"...take away our Playstations
And we are a third world nation..."
—Ani DiFranco, "Self Evident"
Hope, Emily Dickinson's "thing with feathers," is what remains perched in the soul when faith has departed. I hope that I may live to see an America that no longer needs Michael Moore.
Yes, Michael Moore disappointed Progressives everywhere two years ago by actively campaigning for Clinton/Kaine, after the DNC dissed & dismissed Bernie Sanders and alienated his delegates.
Yes, Michael Moore, as a documentarian with a political agenda, is adept at manipulating and juxtaposing images to tell stories that promote said agenda, so the results often look like a victory of style over substance.
And yes, every feature-length documentary that Michael Moore turns in gets lauded as his most important movie yet! thanks partly to the hype machine of which he is an integral part.
Moore has been producing these movies for nearly 30 years now, and I'm tired of them—not because they lack quality or because Moore himself is obnoxious or because he keeps recycling the same shtick, but because they continue to be so damn necessary. Despite the laughs at the expense of politicians and celebrities, his films are difficult to watch because, despite his decades of effort, the Real America that he depicts in them has grown steadily worse since Roger & Me. The situation in his hometown of Flint, Michigan, certainly has degraded, and it was already reaching Third World status in 1990.
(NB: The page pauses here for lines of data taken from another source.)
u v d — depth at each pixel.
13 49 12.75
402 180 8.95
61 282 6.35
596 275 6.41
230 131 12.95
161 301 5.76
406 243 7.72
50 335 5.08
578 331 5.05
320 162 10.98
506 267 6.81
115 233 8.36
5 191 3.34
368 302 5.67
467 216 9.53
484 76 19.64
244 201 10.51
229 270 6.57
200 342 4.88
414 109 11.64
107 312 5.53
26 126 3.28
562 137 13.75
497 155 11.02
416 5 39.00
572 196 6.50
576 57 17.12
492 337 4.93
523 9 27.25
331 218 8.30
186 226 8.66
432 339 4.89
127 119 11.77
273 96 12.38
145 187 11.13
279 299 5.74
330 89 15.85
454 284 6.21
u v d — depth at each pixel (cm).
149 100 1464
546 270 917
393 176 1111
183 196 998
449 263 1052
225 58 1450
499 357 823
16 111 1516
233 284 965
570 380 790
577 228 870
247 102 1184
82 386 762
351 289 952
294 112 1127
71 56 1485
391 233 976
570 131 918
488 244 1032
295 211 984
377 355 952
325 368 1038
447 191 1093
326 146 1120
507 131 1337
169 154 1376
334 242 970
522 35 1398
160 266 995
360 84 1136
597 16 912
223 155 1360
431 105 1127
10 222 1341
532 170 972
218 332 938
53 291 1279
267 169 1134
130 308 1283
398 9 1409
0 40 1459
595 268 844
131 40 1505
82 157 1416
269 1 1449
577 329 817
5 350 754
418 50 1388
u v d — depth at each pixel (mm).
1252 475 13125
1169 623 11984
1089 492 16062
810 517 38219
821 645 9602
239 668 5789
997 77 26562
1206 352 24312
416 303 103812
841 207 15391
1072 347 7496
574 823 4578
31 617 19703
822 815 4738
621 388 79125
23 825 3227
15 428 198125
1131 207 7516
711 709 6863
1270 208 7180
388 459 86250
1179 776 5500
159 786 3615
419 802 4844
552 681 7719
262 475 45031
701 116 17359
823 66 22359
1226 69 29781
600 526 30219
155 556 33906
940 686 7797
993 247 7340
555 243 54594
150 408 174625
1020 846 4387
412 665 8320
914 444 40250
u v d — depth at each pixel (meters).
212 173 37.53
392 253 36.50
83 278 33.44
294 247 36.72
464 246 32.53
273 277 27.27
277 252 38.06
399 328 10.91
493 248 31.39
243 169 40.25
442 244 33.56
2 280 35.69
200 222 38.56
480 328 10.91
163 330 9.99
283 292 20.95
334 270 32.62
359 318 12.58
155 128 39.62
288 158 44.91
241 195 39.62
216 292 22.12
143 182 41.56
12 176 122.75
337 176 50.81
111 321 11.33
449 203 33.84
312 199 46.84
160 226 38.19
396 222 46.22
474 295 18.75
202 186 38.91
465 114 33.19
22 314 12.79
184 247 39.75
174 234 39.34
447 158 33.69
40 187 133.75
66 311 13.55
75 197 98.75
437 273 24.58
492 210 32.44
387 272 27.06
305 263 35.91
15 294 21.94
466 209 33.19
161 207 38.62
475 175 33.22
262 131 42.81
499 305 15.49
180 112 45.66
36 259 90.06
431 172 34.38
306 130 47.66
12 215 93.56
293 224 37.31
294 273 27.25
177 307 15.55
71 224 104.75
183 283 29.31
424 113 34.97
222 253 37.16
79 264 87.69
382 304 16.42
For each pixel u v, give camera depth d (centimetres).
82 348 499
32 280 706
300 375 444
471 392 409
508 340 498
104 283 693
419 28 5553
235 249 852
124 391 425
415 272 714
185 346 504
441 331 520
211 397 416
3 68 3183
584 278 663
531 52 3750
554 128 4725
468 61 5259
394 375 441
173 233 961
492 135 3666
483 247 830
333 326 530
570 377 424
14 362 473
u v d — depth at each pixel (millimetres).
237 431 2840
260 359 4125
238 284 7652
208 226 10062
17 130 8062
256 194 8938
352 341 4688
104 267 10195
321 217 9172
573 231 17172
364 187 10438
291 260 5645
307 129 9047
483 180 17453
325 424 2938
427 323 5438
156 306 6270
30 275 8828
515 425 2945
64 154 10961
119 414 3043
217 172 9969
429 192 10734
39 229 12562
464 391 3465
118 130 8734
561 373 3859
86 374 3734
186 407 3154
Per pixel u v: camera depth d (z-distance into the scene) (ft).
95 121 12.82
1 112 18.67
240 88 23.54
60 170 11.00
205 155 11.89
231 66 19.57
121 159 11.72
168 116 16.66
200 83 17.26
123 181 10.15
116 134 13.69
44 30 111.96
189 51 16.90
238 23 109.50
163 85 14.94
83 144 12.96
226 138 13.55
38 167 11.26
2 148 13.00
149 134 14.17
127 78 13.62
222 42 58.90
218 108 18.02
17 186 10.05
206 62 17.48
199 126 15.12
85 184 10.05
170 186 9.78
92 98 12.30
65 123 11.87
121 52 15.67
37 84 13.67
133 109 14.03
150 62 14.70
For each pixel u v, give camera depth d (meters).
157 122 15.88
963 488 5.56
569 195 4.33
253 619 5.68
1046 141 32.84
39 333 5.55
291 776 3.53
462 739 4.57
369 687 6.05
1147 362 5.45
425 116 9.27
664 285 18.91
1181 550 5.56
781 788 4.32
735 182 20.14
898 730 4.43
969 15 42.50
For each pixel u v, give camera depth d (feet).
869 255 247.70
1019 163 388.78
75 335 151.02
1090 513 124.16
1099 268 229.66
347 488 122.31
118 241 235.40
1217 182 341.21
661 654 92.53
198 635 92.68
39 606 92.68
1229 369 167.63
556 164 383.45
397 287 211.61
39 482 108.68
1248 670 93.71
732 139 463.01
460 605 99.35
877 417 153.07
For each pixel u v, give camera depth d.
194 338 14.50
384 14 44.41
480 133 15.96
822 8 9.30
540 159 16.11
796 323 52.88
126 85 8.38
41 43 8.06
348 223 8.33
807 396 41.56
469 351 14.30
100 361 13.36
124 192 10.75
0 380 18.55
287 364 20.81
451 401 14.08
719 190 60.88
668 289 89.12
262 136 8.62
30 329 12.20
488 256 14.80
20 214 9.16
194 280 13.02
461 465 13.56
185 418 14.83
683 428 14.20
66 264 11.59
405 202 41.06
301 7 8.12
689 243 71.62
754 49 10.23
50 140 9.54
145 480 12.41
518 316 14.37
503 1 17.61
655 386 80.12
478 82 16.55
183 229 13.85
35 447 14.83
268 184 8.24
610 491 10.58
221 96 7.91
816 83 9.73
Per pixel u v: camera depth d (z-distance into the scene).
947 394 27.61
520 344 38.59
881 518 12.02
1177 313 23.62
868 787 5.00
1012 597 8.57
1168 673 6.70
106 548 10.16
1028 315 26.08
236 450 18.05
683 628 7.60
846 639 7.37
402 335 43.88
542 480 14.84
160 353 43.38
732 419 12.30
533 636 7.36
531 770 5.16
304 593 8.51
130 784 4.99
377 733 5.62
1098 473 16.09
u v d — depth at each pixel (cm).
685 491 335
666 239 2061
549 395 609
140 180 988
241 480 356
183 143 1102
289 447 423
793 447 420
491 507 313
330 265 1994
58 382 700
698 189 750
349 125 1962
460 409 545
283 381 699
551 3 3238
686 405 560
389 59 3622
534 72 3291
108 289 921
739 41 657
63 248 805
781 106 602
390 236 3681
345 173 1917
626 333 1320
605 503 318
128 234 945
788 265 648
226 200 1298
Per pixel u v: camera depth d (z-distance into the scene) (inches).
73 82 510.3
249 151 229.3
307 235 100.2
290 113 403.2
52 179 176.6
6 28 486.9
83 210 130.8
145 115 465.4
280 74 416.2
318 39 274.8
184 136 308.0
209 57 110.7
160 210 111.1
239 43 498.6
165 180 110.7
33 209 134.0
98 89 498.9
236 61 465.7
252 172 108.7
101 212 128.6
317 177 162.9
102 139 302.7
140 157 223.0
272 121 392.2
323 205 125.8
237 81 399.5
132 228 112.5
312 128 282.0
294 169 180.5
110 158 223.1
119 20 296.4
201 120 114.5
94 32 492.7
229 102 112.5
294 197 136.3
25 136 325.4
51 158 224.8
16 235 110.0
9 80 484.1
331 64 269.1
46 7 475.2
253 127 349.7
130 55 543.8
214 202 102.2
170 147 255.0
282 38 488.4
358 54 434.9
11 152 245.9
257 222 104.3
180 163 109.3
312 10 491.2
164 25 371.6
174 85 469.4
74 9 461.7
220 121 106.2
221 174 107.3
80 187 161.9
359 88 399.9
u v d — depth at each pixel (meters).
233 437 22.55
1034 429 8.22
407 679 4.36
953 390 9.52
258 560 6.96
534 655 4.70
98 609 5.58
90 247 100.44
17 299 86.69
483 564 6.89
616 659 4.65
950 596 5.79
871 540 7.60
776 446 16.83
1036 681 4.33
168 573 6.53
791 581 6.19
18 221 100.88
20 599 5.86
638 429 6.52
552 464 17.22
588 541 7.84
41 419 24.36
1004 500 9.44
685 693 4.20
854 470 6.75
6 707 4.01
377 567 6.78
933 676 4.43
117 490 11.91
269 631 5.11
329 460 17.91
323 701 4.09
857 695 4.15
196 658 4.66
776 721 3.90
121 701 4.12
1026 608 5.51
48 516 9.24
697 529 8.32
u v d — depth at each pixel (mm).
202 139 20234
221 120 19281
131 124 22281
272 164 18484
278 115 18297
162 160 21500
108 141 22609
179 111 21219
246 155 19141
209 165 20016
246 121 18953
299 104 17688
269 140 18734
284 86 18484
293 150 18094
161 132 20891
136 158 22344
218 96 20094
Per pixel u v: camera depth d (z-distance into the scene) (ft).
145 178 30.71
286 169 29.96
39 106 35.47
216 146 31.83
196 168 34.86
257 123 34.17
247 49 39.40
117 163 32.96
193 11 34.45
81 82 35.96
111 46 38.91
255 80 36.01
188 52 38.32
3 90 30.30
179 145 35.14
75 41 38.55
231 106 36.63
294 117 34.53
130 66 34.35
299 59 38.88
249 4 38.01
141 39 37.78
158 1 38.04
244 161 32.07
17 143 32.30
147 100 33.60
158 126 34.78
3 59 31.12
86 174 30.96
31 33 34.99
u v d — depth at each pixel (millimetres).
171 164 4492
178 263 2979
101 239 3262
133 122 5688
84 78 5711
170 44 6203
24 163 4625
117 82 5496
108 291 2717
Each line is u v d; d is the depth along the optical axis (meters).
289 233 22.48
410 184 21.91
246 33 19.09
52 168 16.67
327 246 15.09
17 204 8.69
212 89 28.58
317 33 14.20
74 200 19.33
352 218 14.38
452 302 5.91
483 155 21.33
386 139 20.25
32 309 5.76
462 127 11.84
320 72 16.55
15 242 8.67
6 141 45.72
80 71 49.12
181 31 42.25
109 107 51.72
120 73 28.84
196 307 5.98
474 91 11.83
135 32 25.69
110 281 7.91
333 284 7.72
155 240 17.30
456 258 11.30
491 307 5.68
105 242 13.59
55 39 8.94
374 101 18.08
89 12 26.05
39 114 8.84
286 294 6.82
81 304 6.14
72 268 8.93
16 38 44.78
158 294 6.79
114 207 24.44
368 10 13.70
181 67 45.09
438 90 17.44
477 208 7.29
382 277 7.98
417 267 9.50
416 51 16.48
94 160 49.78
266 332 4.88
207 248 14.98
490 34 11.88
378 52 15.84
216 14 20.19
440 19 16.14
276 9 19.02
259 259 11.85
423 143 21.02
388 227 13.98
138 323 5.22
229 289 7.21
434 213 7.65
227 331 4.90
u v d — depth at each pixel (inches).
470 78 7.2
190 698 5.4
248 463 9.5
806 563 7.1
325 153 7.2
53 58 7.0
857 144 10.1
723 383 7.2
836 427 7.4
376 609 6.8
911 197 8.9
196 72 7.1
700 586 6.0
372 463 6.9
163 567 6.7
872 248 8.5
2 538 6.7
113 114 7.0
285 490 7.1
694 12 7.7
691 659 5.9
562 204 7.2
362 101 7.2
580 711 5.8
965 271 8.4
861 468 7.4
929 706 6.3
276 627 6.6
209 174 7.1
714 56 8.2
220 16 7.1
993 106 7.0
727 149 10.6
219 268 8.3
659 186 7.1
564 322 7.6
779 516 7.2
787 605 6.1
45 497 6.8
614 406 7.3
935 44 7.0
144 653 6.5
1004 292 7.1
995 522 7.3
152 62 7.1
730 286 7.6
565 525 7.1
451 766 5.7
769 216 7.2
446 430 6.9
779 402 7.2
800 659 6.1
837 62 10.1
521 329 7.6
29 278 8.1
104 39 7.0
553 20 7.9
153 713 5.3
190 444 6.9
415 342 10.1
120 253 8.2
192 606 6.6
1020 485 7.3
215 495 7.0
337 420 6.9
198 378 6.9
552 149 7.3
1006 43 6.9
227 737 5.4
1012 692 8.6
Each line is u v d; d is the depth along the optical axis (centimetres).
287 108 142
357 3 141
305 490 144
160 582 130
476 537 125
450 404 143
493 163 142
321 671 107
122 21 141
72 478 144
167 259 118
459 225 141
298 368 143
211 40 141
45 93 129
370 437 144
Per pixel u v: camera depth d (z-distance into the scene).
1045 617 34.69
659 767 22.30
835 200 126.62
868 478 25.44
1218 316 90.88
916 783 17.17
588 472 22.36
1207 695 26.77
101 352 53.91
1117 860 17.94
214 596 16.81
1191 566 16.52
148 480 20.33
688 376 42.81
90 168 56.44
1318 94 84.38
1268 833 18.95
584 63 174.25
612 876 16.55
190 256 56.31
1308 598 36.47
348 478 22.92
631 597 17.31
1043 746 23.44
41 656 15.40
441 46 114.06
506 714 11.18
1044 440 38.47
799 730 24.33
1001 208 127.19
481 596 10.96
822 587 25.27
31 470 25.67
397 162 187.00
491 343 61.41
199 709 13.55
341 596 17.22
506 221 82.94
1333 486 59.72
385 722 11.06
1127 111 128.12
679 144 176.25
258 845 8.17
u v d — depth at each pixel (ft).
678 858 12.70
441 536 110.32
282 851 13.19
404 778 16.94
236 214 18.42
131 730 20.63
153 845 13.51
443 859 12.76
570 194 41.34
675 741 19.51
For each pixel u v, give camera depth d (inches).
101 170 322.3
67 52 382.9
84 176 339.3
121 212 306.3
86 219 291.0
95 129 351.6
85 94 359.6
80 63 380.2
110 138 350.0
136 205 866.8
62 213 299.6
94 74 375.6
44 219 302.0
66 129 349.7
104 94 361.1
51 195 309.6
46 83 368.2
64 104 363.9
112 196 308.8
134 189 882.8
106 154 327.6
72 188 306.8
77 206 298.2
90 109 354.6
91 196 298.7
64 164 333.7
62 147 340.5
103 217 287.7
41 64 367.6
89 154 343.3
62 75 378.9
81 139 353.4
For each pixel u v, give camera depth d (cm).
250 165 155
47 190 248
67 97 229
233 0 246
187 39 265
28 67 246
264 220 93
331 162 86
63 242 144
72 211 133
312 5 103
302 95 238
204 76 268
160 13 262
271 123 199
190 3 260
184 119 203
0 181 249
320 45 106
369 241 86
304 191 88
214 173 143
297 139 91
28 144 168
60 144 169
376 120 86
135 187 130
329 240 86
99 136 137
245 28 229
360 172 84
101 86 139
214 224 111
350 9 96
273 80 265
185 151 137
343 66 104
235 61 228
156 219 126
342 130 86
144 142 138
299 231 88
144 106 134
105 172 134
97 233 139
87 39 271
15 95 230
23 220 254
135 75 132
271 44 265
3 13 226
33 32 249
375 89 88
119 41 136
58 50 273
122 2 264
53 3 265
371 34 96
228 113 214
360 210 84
By the end of last night's special screening of Fahrenheit 11/9 at the Edwards 24 Greenway, I felt literally sick to my stomach. So did Kayleen: She had to leave the room twice during the screening to vomit. Our nausea may have resulted from the "dodgy Thai food" (her words) that we ate before the show, but the images on the screen certainly didn't help.
Worst. Reality. Show. Ever.
Moore campaigned for Hillary Clinton in 2016 for the same reason millions of Americans voted for her: more against Trump than for Clinton. Millions voted for Donald Trump more to thwart Clinton than because they actually liked him or thought he would do a good job. As Jill Stein continues to remind us, Clinton and Trump were the most disliked and distrusted pair of major-party nominees in US history.
While I don't agree with what Moore did, I understand his reasons for doing so: As he notes early in F11/9, he has actually met Donald Trump and found him a most appalling specimen of humanity. He thought that the former Secretary of State who oversaw the coup in Honduras, the death of civilization in Libya, and other such bullet points on her résumé was preferable to Republican nominee. I get that.
With the benefit of hindsight, however, Moore can look back on the experience and shake his head in disgust. The Clintons, however polished they may appear on TV, are horrible people too. Without even mentioning the Pied Piper strategy—building up Trump as the Republican fall guy to guarantee a Democratic victory—Moore stacks up the evidence that the Clintons, the Obamas, their corporate cronies, and the media-industrial complex are guilty of making Donald John Fucking Trump the leader of the so-called free world. Wittingly or not, the liberal establishment gave us President Trump.
In his promotion of F11/9, Moore has taken pains to point out that this flick is not merely an anti-Trump polemic. His beef is with "the whole rotten system that created him" (i.e., Trump).
In his oft-forgotten 1997 doc The Big One, Moore trained his cameras directly on the human effects of Bill Clinton's "end welfare as we know it" policy. In the nauseating wake of the 1994 Republican takeover of Congress, anti-poverty programs were outsourced to a subsidiary of Lockheed Martin (I shit you not). Federal food and housing aid was tied to work requirements—right about the time that the Wal-Mart economy kicked into gear and full-time retail/service-sector jobs became scarce. The government was extremely stingy with child care funding for those parents who sought the required jobs, and those jobs barely covered child-care and transportation expenses.
Moore did not lay the blame exclusively on Rep. Newt Gingrich's Contract with America. Clinton announced these changes before the new Republican majority even had a chance to put pressure on him. Clinton's welfare "reform" was partly what drove Moore to assist Ralph Nader's presidential campaign in 2000. It was also the final straw that made me, and a lot people I know, leave the Democratic Party in disgust.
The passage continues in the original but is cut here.